CHRONIC INFLAMMATION AND WEIGHT GAIN
If fat cells can contribute to chronic inflammation, then it’s reasonable to expect that weight gain, especially in the form of fat tissue, also contributes to chronic inflammation. As we gain weight, some fat cells expand beyond their capacity while trying to do their job storing our extra calories as fat. When this happens, they turn on and add to the inflammation already present in our bodies. At this point, these cells aren’t just fat storage warehouses—they’re like little inflammation factories, sending out signals to activate the immune system. Losing weight allows the fat cells to shrink back to a more normal size and turns off the signals that trigger chronic inflammation.
A study from the UK published in 2008 shows that chronic inflammation is linked to weight gain. Researchers followed people over nine years and monitored things like their weight gain and blood levels of C-reactive protein (CRP), a chemical that shows up when the immune system is activated.
They found something interesting: Weight increases were associated with more inflammation, and the relationship was linear. This means that as a person’s weight increased, so did the level of CRP in their blood. This relationship between weight and inflammation suggests losing weight should help—and some studies prove this.

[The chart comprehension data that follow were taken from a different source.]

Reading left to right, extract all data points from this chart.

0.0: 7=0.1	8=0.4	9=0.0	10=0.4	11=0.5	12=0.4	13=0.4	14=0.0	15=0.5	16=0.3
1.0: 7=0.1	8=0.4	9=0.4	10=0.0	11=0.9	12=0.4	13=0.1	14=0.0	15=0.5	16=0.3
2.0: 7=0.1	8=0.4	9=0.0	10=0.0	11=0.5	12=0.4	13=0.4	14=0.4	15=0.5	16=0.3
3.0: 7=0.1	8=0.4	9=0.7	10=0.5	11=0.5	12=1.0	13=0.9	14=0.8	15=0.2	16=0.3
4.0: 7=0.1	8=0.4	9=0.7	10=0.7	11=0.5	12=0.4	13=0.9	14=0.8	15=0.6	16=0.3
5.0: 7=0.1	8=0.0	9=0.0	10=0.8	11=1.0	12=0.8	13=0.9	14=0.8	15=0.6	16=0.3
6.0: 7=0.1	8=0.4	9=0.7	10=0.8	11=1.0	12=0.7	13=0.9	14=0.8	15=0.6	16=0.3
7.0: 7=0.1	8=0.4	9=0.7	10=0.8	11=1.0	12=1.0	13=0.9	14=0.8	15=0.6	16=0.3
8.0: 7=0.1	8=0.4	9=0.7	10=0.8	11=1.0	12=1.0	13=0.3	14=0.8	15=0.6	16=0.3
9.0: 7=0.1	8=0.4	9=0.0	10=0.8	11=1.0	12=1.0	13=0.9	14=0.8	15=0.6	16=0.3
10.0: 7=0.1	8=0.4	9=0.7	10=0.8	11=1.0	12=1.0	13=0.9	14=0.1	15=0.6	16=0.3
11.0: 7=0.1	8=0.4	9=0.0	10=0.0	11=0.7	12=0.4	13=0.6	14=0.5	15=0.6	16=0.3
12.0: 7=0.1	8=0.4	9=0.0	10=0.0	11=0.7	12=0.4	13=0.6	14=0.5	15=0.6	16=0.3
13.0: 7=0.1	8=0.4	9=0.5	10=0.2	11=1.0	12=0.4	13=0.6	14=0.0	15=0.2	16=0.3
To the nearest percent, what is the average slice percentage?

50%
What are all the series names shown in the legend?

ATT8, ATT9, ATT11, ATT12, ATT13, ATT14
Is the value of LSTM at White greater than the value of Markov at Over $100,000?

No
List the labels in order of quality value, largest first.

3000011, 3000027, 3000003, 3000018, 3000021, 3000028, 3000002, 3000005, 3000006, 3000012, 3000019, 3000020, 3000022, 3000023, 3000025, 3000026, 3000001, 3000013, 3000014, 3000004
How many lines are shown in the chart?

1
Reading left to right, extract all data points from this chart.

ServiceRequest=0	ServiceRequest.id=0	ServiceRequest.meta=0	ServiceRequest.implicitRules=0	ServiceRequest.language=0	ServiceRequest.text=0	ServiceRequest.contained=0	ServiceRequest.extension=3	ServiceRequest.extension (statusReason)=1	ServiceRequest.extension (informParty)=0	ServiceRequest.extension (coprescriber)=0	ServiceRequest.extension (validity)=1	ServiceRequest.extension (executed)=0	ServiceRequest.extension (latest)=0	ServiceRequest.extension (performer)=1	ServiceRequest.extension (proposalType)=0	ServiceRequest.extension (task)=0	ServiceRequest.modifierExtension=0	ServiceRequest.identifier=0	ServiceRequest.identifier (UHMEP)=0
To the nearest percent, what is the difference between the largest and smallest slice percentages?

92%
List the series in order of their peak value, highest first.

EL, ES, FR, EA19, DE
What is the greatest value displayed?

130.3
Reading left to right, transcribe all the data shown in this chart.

6 TIPS FOR REDUCING CHRONIC INFLAMMATION
Changing your diet and losing weight are two of the best ways to lower inflammation. Here are some tips:
Eating antioxidant- and polyphenol-rich foods can cut down on inflammation by reducing “free-radical damage.” Free radicals are generated by the body when it’s in a state of stress. If the immune system becomes overwhelmed by free radicals, cells are harmed and inflammation gets worse. Antioxidants and polyphenols are great for fighting that process.
Getting a good ratio of omega-6 and omega-3 fatty acids in your diet is important for reducing inflammation. Most of us consume too much omega-6 and not enough omega-3, so the key to balancing things is to increase omega-3 intake. Omega-6-heavy foods like seeds and nuts and their oils, and refined vegetable oils (used in many snack foods, crackers, cookies, etc.), tend to stir up inflammation, while foods high in omega-3 fatty acids like salmon, flax and chia seeds, avocado and walnuts dampen it.
Turmeric, garlic, cinnamon, cayenne pepper and ginger have all been shown in studies to have anti-inflammatory properties. You can’t overdo these, so sprinkle them liberally onto your food.
Moving around releases a burst of anti-inflammatory proteins from the cells to the rest of the body. Moderate exercise is key.
Cortisol, the so-called “stress” hormone, wears many other hats, including regulating the immune response. Reducing stress helps to keep hormones like cortisol under control and that, in turn, helps lower inflammation.